Enquanto o debate sobre o fim da escala 6×1 avança no Congresso Nacional, um levantamento sobre o mercado de trabalho brasileiro coloca o Tocantins entre os estados com as jornadas mais extensas do país. Dados de 2025 apontam que 66% dos trabalhadores tocantinenses cumprem jornadas superiores a 44 horas semanais, percentual acima da média nacional, que é de 56%.
O estudo também mostra que a carga horária média no estado chega a 44,9 horas por semana, posicionando o Tocantins acima da média brasileira, de 43,4 horas. O resultado acompanha a realidade da Região Norte, que registra a maior média de horas trabalhadas do país, com 45,3 horas semanais.
Tocantins supera estados mais ricos
Os números revelam uma diferença significativa entre as regiões brasileiras. Enquanto estados do Norte e Nordeste concentram as maiores cargas horárias, unidades federativas do Sudeste e do Centro-Oeste apresentam jornadas menores.
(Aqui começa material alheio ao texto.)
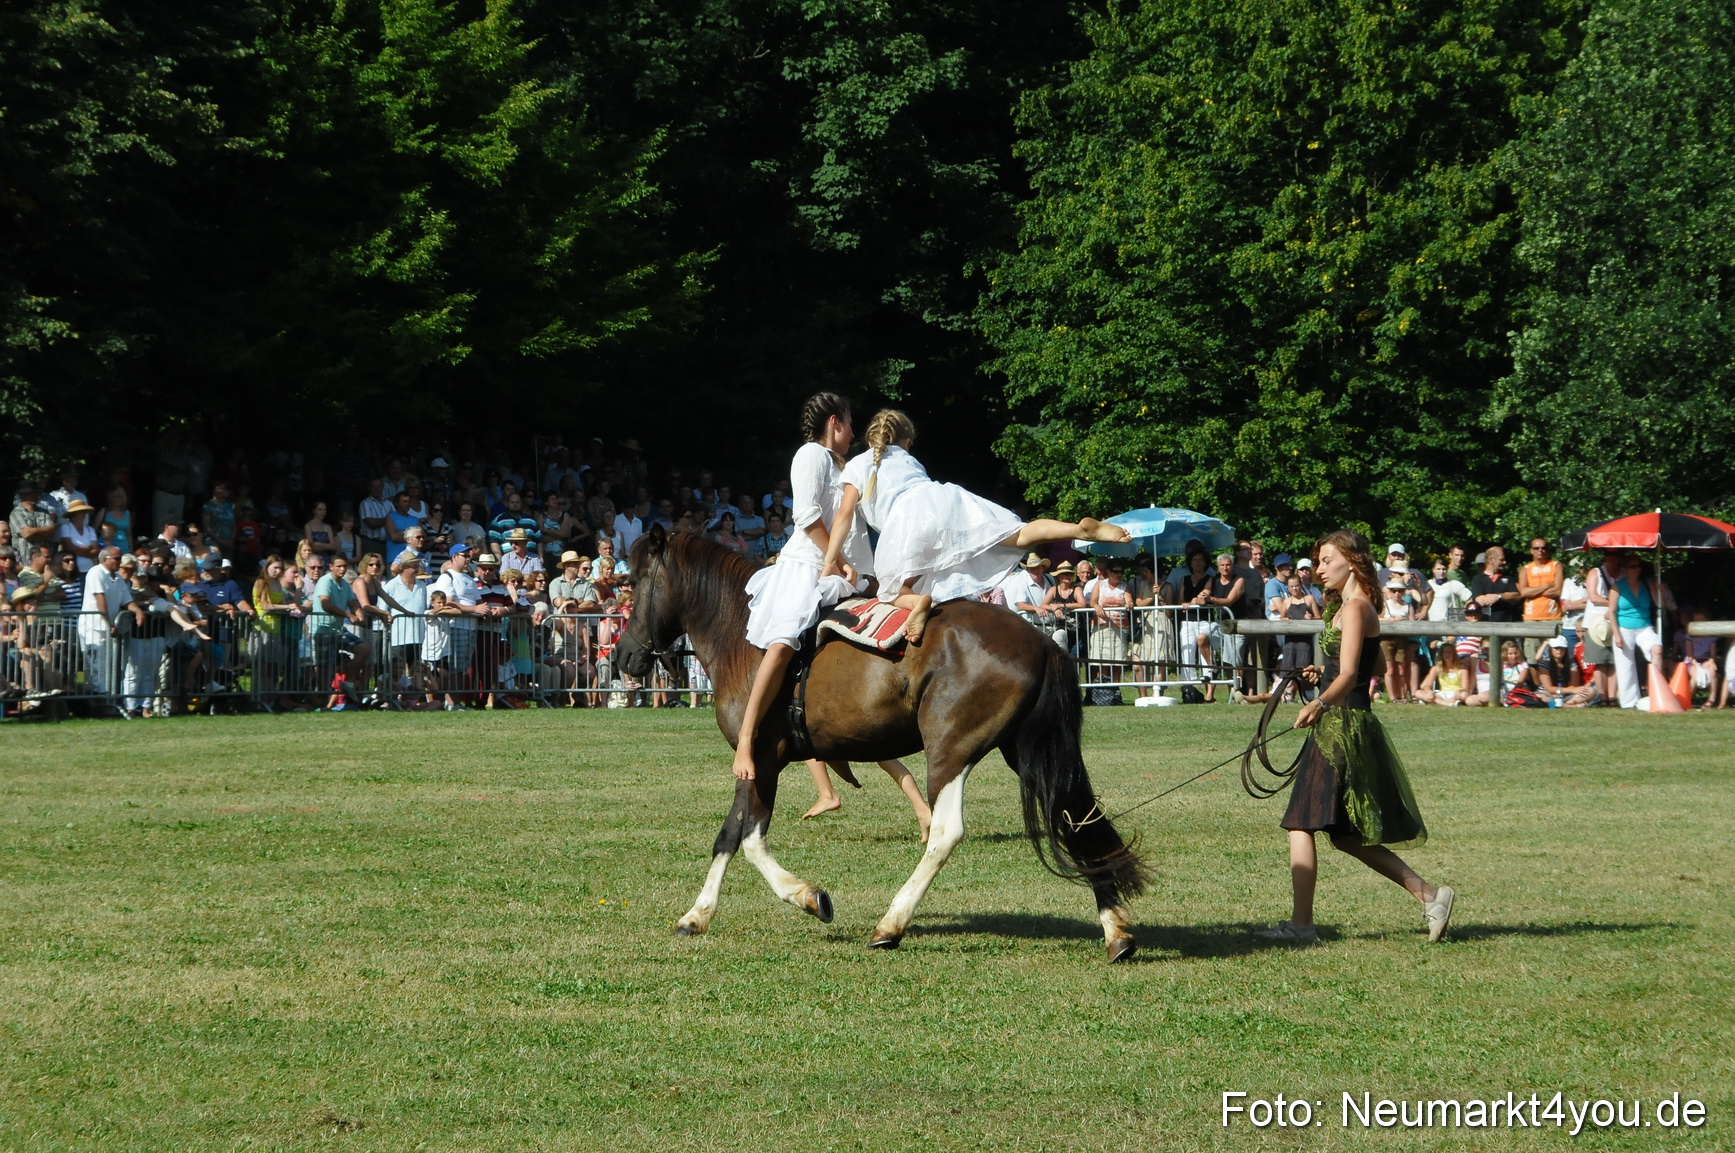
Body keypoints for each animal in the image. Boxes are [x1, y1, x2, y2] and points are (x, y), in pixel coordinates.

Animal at [617, 527, 1149, 962]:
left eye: (638, 581)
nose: (623, 656)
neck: (744, 634)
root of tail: (1041, 641)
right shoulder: (761, 764)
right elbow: (736, 836)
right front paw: (709, 913)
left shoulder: (759, 760)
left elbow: (743, 839)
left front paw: (797, 898)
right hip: (1025, 749)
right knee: (1077, 815)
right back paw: (1116, 932)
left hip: (950, 751)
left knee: (946, 833)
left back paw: (890, 924)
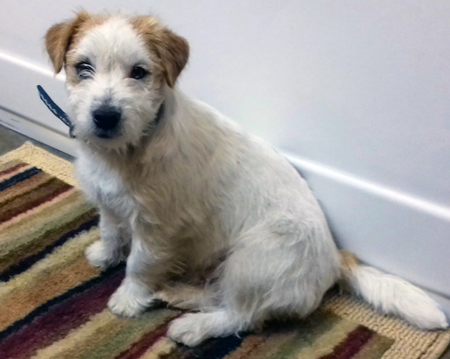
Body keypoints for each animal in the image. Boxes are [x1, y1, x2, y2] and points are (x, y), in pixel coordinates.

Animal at [44, 11, 446, 348]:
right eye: (83, 67)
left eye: (139, 72)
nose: (105, 116)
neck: (126, 150)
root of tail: (334, 258)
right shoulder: (110, 205)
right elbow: (112, 232)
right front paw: (104, 255)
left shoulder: (156, 228)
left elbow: (140, 264)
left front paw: (129, 298)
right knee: (221, 295)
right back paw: (182, 293)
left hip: (252, 260)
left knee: (242, 315)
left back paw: (193, 326)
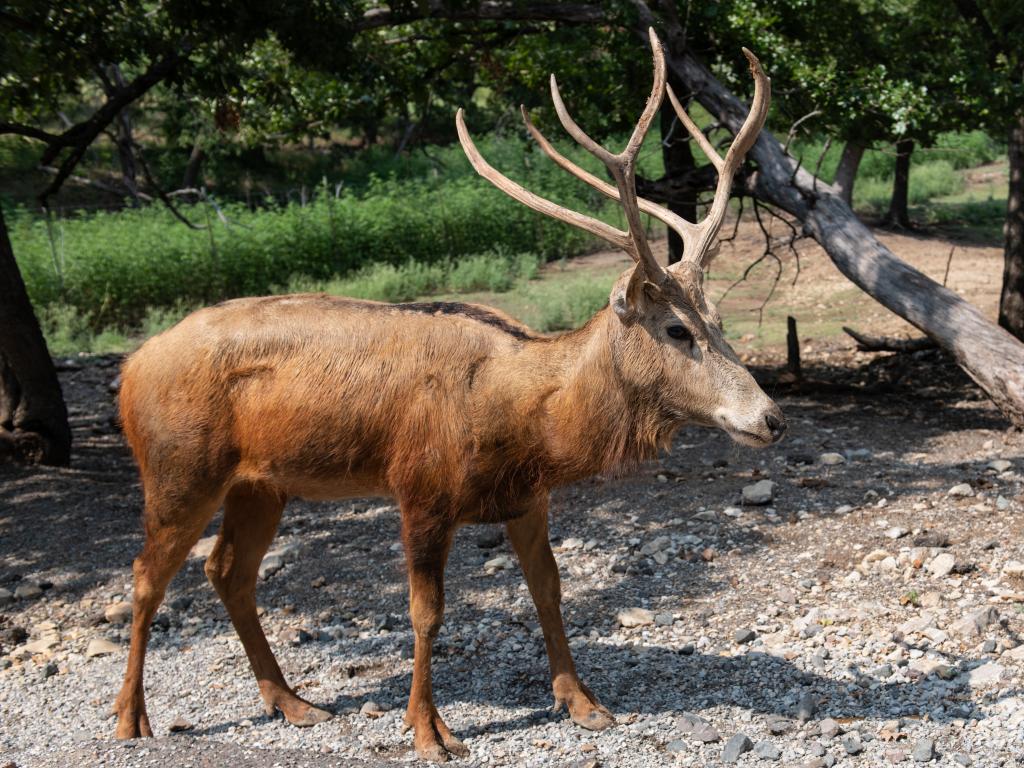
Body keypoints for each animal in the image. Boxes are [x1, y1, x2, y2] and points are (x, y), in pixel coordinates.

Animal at [114, 28, 782, 765]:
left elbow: (550, 590)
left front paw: (584, 704)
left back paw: (292, 702)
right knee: (144, 576)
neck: (526, 421)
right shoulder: (421, 488)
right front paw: (428, 729)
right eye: (676, 328)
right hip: (179, 466)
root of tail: (130, 369)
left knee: (227, 571)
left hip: (259, 484)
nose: (770, 417)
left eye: (719, 318)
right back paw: (131, 718)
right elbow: (426, 612)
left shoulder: (528, 498)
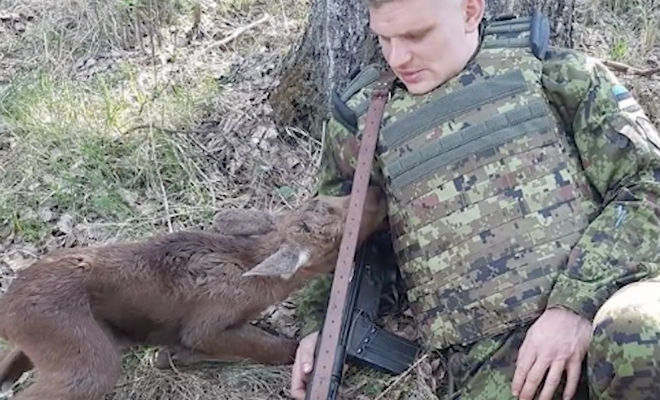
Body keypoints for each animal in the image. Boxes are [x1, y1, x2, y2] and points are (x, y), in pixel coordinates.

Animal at [0, 187, 387, 400]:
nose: (378, 191)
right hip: (88, 359)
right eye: (337, 238)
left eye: (328, 196)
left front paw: (169, 355)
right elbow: (268, 347)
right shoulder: (208, 322)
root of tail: (6, 311)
No Tocantins, a média de 44,9 horas semanais supera com folga a registrada em estados como São Paulo, onde os trabalhadores cumprem, em média, 42,3 horas por semana, e o Rio de Janeiro, que possui a menor média nacional, com 41,8 horas.
No Distrito Federal, apenas 41% dos trabalhadores atuam acima do limite de 44 horas semanais, índice bem inferior ao observado no Tocantins.
Mais horas nem sempre significam mais renda
O levantamento também aponta uma contradição presente no mercado de trabalho brasileiro. As regiões onde os trabalhadores permanecem mais tempo em atividade são justamente aquelas que apresentam menores níveis de renda média.
Na prática, trabalhadores do Norte precisam dedicar mais horas ao trabalho para alcançar rendimentos inferiores aos observados em estados do Centro-Sul do país.
O cenário reforça discussões sobre produtividade, qualidade de vida e desigualdades regionais no mercado de trabalho.
Debate sobre o fim da escala 6×1 ganha força
Os números ganham relevância em meio às discussões sobre a Proposta de Emenda à Constituição (PEC) que prevê a redução da jornada semanal e o fim da escala de seis dias de trabalho para um de descanso.
Defensores da proposta argumentam que jornadas extensas podem afetar a saúde física e mental dos trabalhadores, além de reduzir o tempo disponível para convivência familiar, lazer, qualificação profissional e educação.
Por outro lado, representantes de setores empresariais defendem cautela na implementação de mudanças, especialmente em estados com forte presença de micro e pequenas empresas, alegando que a redução da jornada pode elevar custos operacionais e impactar a geração de empregos.
Tocantins no centro da discussão
Com dois terços dos trabalhadores atuando acima das 44 horas semanais, o Tocantins aparece entre os estados que podem sentir de forma mais intensa os efeitos de uma eventual mudança na legislação trabalhista.
Especialistas avaliam que qualquer alteração nas regras da jornada terá impacto direto sobre a organização do mercado de trabalho, a produtividade das empresas e a qualidade de vida da população.